▸ TEXTO FORNECIDO
* * * * *

De gaita em punho estes gaiteiros persistem na celebração da
Festa, roncando como diabos aos deuses que os ameaçam com o castigo eterno de quem ousa louvar os prazeres da carne e do vinho.
E sabem (o Victor Félix e o Mário Estanislau) o segredo de como se
faz, com um pau, um ronco ou uma ponteira e de um pedaço de cana as palhetas que lhes dão vida. Conhecem as histórias de vida dos gaiteiros das aldeias, ignorados durante séculos de repressão por uma Igreja que temia os instrumentos que ousavam louvar a Deus com os timbres familiares a pastores e camponeses.
Decidem por fim, depois de feitas muitas gaitas e percorridos
inúmeros e desvairados arraiais, registar em disco o que sabem. Fazem-no sem pretensão, abrindo-nos uma janela para os terreiros onde tocam. Sem enfeites e roupagens de passageiras modas, optando por uma enorme sobriedade instrumental que não prescinde de um cuidadoso equilíbrio dos instrumentos utilizados (gaitas e percussão) e de uma evidente mestria na cuidada afinação e digitações usadas.
Num tempo que quase só valoriza grupos e músicas descartáveis
para uma rápida e voraz utilização mediática, este trabalho que tem por título o nome do próprio grupo é mais uma prova de que é possível fazer boa música e conseguir levá-la a um público ávido de sabores e aromas que lhe devolvam o pulsar da vida. Optam por registar algumas das mais belas gaitadas e cantigas de gaiteiros que conheço. E o Mário Estanislau ousa escrever novas músicas (a Murinheira Burriqueira é a minha preferida).
A continuarem assim, arriscam-se a ganhar o Céu dos gaiteiros,
onde nunca falta pão, vinho, dança e amizade. E muitas gaitas e figas para inconfessáveis finalidades.

* * * * *

▸ DADOS FORNECIDOS
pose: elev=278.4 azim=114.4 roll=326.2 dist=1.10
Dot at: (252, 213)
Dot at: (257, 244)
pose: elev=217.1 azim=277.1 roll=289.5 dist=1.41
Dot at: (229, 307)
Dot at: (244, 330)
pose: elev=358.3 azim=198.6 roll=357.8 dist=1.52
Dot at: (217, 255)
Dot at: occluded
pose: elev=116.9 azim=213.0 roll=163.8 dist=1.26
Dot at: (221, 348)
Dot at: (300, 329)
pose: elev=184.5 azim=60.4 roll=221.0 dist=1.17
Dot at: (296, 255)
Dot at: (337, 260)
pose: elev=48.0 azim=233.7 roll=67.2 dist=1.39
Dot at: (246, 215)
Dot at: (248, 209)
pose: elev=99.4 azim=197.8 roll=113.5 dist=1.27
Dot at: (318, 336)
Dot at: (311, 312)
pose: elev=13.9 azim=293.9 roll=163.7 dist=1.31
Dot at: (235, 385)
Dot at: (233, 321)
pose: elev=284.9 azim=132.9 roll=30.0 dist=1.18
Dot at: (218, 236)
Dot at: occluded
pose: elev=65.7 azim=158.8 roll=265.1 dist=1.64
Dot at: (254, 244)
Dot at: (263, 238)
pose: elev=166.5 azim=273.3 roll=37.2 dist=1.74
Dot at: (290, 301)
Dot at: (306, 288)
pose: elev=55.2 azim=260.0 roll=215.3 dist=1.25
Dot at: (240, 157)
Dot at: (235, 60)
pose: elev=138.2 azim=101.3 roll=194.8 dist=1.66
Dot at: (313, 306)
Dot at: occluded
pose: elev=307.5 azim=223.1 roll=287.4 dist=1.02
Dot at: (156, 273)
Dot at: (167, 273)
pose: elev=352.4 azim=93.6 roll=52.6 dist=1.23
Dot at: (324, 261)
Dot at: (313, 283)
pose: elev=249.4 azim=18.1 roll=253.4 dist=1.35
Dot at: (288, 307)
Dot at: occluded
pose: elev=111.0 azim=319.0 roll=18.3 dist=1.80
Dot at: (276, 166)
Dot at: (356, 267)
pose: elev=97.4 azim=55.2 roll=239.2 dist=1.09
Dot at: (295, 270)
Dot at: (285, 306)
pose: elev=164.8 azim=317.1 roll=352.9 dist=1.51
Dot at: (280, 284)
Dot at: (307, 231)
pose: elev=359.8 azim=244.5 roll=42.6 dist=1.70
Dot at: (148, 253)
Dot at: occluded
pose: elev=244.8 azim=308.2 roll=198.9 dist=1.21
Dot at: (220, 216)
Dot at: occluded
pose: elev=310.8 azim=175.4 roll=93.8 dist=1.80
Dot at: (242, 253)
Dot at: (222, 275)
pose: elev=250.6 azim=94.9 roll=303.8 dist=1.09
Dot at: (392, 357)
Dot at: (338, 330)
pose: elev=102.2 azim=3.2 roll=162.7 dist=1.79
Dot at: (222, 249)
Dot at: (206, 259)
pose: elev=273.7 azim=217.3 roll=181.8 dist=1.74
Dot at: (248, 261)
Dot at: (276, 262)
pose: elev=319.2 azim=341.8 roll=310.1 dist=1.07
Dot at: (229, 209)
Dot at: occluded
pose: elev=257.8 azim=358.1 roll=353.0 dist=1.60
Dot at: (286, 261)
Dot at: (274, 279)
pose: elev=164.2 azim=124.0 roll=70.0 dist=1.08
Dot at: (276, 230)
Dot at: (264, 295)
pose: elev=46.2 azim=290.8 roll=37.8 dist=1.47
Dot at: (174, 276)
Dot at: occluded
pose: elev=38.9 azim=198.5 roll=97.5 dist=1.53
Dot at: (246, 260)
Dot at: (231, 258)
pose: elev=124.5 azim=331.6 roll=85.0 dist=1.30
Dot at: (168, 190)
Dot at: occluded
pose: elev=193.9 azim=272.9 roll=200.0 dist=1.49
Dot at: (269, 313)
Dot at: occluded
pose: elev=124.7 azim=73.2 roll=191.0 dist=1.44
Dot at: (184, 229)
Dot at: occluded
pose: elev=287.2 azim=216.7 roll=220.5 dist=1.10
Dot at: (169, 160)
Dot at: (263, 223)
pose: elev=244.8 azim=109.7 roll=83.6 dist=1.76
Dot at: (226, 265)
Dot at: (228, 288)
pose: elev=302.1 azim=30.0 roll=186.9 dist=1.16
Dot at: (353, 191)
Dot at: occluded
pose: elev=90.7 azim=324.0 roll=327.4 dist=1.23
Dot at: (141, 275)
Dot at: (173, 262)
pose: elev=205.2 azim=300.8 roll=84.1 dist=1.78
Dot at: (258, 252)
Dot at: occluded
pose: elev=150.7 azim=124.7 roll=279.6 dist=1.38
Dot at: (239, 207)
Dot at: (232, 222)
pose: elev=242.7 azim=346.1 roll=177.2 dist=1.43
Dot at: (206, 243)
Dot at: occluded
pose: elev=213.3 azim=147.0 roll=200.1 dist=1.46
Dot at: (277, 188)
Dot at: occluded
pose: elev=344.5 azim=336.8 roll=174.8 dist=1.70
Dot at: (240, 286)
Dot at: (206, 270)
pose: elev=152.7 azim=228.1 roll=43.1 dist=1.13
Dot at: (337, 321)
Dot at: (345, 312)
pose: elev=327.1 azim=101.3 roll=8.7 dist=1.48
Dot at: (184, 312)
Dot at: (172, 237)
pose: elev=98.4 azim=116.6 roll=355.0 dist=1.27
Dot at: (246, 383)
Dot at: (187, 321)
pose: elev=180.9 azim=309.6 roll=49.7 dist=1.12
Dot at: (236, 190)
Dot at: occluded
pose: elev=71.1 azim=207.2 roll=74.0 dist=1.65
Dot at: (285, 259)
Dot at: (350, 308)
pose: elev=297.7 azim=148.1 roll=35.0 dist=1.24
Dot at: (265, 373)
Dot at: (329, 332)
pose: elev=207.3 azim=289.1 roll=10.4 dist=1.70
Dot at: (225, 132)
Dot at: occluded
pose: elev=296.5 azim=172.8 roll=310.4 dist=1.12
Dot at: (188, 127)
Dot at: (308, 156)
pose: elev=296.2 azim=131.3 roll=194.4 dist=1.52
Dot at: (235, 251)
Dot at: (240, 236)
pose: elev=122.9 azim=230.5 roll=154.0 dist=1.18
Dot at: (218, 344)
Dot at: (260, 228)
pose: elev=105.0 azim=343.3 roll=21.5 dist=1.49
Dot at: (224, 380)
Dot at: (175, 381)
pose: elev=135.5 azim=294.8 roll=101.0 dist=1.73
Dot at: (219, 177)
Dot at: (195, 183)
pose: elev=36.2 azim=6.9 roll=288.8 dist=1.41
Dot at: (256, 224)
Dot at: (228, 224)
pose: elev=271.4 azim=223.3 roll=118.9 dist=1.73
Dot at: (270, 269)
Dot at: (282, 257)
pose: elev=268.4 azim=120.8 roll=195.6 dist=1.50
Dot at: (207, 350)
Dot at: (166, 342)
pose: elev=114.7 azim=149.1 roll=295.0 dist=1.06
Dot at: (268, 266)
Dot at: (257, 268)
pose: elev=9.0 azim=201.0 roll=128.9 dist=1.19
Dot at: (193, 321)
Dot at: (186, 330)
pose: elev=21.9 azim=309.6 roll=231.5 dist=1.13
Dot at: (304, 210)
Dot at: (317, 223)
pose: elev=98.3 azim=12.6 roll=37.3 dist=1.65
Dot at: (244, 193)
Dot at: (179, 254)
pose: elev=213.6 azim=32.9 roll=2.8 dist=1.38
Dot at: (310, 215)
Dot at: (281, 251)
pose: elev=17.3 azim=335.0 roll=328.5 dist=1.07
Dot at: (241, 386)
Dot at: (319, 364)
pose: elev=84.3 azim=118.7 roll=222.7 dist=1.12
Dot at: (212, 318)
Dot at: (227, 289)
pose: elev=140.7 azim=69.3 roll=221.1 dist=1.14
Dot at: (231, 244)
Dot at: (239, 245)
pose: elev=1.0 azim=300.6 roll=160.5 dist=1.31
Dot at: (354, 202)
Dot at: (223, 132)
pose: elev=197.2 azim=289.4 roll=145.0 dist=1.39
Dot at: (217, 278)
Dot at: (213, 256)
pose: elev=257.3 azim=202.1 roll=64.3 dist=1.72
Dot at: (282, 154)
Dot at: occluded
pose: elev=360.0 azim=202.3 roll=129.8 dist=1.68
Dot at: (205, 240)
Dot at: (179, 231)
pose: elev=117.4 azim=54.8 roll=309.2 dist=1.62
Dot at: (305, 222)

* * * * *

▸ PROBLEMA A
Cite o texto fornecido, começando em "E sabem (o Victor" e seguindo até "e digitações usadas.".
▸ PROBLEMA B
Segundo o texto fornecido, por que razão os gaiteiros das aldeias foram ignorados durante séculos? Explique em uma a três frases.
▸ PROBLEMA C
Responda com base no texto fornecido:
(i) Que título tem o disco?
(ii) Que instrumentos são utilizados no disco?
(iii) Entre as novas músicas escritas por Mário Estanislau, qual é apontada como a preferida?
Use apenas o texto fornecido para responder.

▸ ÁREA DE RESPOSTA A
E sabem (o Victor Félix e o Mário Estanislau) o segredo de como se
faz, com um pau, um ronco ou uma ponteira e de um pedaço de cana as palhetas que lhes dão vida. Conhecem as histórias de vida dos gaiteiros das aldeias, ignorados durante séculos de repressão por uma Igreja que temia os instrumentos que ousavam louvar a Deus com os timbres familiares a pastores e camponeses.
Decidem por fim, depois de feitas muitas gaitas e percorridos
inúmeros e desvairados arraiais, registar em disco o que sabem. Fazem-no sem pretensão, abrindo-nos uma janela para os terreiros onde tocam. Sem enfeites e roupagens de passageiras modas, optando por uma enorme sobriedade instrumental que não prescinde de um cuidadoso equilíbrio dos instrumentos utilizados (gaitas e percussão) e de uma evidente mestria na cuidada afinação e digitações usadas.

▸ ÁREA DE RESPOSTA B
Foram ignorados durante séculos de repressão por parte de uma Igreja que temia os instrumentos que ousavam louvar a Deus com os timbres familiares a pastores e camponeses.

▸ ÁREA DE RESPOSTA C
(i) O nome do próprio grupo.
(ii) Gaitas e percussão.
(iii) A Murinheira Burriqueira.